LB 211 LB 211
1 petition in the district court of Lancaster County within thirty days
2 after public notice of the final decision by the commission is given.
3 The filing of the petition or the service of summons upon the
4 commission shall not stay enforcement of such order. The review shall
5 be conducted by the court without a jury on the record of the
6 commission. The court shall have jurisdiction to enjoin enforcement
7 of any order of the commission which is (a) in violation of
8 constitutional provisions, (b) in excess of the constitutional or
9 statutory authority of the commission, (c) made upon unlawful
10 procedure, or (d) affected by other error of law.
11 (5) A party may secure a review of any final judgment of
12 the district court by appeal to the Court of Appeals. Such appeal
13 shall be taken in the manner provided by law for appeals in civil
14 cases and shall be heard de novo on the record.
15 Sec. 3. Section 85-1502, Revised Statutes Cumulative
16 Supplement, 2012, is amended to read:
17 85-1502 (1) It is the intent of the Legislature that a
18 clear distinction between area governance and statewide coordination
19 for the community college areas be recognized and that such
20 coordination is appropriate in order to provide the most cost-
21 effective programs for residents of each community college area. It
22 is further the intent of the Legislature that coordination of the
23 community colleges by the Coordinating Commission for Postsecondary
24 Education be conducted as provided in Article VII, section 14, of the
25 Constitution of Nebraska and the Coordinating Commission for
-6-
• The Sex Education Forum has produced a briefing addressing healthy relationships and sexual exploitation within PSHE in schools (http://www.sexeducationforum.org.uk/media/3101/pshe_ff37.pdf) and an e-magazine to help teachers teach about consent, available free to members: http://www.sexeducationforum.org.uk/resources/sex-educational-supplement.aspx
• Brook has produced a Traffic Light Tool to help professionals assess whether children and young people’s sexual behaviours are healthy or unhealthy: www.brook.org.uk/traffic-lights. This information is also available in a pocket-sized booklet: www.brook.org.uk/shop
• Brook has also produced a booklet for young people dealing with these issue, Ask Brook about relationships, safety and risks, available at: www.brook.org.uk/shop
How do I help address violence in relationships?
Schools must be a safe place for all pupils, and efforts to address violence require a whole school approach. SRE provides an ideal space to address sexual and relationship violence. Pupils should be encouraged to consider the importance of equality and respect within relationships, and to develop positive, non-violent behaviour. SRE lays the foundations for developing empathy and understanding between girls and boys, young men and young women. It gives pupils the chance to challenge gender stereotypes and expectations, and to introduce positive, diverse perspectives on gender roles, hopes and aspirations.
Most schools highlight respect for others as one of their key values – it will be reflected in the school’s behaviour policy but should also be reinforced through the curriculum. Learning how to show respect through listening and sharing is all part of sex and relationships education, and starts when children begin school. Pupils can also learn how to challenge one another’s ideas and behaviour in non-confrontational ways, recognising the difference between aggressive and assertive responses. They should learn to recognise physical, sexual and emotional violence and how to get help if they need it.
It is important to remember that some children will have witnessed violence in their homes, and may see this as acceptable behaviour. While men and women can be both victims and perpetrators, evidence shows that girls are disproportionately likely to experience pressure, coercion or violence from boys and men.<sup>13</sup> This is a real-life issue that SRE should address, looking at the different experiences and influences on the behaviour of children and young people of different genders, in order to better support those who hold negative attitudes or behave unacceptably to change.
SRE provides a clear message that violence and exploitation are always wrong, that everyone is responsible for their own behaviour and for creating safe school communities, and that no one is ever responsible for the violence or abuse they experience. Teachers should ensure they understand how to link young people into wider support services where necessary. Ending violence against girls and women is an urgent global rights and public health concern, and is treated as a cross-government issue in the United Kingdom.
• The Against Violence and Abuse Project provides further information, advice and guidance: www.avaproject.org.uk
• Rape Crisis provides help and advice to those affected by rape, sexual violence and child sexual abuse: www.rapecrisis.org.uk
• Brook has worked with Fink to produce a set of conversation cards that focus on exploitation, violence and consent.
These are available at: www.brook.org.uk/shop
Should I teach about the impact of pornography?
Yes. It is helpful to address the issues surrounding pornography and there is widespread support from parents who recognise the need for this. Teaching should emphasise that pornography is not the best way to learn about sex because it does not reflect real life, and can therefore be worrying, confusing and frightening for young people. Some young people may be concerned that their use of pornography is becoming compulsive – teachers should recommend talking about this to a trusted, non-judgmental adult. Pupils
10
______
§ **ABOUT THIS EXERCISE**: Word for word, write out the entries above again.

§ **OUTPUT OF THE TASK**:
LB 211 LB 211
1 petition in the district court of Lancaster County within thirty days
2 after public notice of the final decision by the commission is given.
3 The filing of the petition or the service of summons upon the
4 commission shall not stay enforcement of such order. The review shall
5 be conducted by the court without a jury on the record of the
6 commission. The court shall have jurisdiction to enjoin enforcement
7 of any order of the commission which is (a) in violation of
8 constitutional provisions, (b) in excess of the constitutional or
9 statutory authority of the commission, (c) made upon unlawful
10 procedure, or (d) affected by other error of law.
11 (5) A party may secure a review of any final judgment of
12 the district court by appeal to the Court of Appeals. Such appeal
13 shall be taken in the manner provided by law for appeals in civil
14 cases and shall be heard de novo on the record.
15 Sec. 3. Section 85-1502, Revised Statutes Cumulative
16 Supplement, 2012, is amended to read:
17 85-1502 (1) It is the intent of the Legislature that a
18 clear distinction between area governance and statewide coordination
19 for the community college areas be recognized and that such
20 coordination is appropriate in order to provide the most cost-
21 effective programs for residents of each community college area. It
22 is further the intent of the Legislature that coordination of the
23 community colleges by the Coordinating Commission for Postsecondary
24 Education be conducted as provided in Article VII, section 14, of the
25 Constitution of Nebraska and the Coordinating Commission for
-6-
• The Sex Education Forum has produced a briefing addressing healthy relationships and sexual exploitation within PSHE in schools (http://www.sexeducationforum.org.uk/media/3101/pshe_ff37.pdf) and an e-magazine to help teachers teach about consent, available free to members: http://www.sexeducationforum.org.uk/resources/sex-educational-supplement.aspx
• Brook has produced a Traffic Light Tool to help professionals assess whether children and young people’s sexual behaviours are healthy or unhealthy: www.brook.org.uk/traffic-lights. This information is also available in a pocket-sized booklet: www.brook.org.uk/shop
• Brook has also produced a booklet for young people dealing with these issue, Ask Brook about relationships, safety and risks, available at: www.brook.org.uk/shop
How do I help address violence in relationships?
Schools must be a safe place for all pupils, and efforts to address violence require a whole school approach. SRE provides an ideal space to address sexual and relationship violence. Pupils should be encouraged to consider the importance of equality and respect within relationships, and to develop positive, non-violent behaviour. SRE lays the foundations for developing empathy and understanding between girls and boys, young men and young women. It gives pupils the chance to challenge gender stereotypes and expectations, and to introduce positive, diverse perspectives on gender roles, hopes and aspirations.
Most schools highlight respect for others as one of their key values – it will be reflected in the school’s behaviour policy but should also be reinforced through the curriculum. Learning how to show respect through listening and sharing is all part of sex and relationships education, and starts when children begin school. Pupils can also learn how to challenge one another’s ideas and behaviour in non-confrontational ways, recognising the difference between aggressive and assertive responses. They should learn to recognise physical, sexual and emotional violence and how to get help if they need it.
It is important to remember that some children will have witnessed violence in their homes, and may see this as acceptable behaviour. While men and women can be both victims and perpetrators, evidence shows that girls are disproportionately likely to experience pressure, coercion or violence from boys and men.<sup>13</sup> This is a real-life issue that SRE should address, looking at the different experiences and influences on the behaviour of children and young people of different genders, in order to better support those who hold negative attitudes or behave unacceptably to change.
SRE provides a clear message that violence and exploitation are always wrong, that everyone is responsible for their own behaviour and for creating safe school communities, and that no one is ever responsible for the violence or abuse they experience. Teachers should ensure they understand how to link young people into wider support services where necessary. Ending violence against girls and women is an urgent global rights and public health concern, and is treated as a cross-government issue in the United Kingdom.
• The Against Violence and Abuse Project provides further information, advice and guidance: www.avaproject.org.uk
• Rape Crisis provides help and advice to those affected by rape, sexual violence and child sexual abuse: www.rapecrisis.org.uk
• Brook has worked with Fink to produce a set of conversation cards that focus on exploitation, violence and consent.
These are available at: www.brook.org.uk/shop
Should I teach about the impact of pornography?
Yes. It is helpful to address the issues surrounding pornography and there is widespread support from parents who recognise the need for this. Teaching should emphasise that pornography is not the best way to learn about sex because it does not reflect real life, and can therefore be worrying, confusing and frightening for young people. Some young people may be concerned that their use of pornography is becoming compulsive – teachers should recommend talking about this to a trusted, non-judgmental adult. Pupils
10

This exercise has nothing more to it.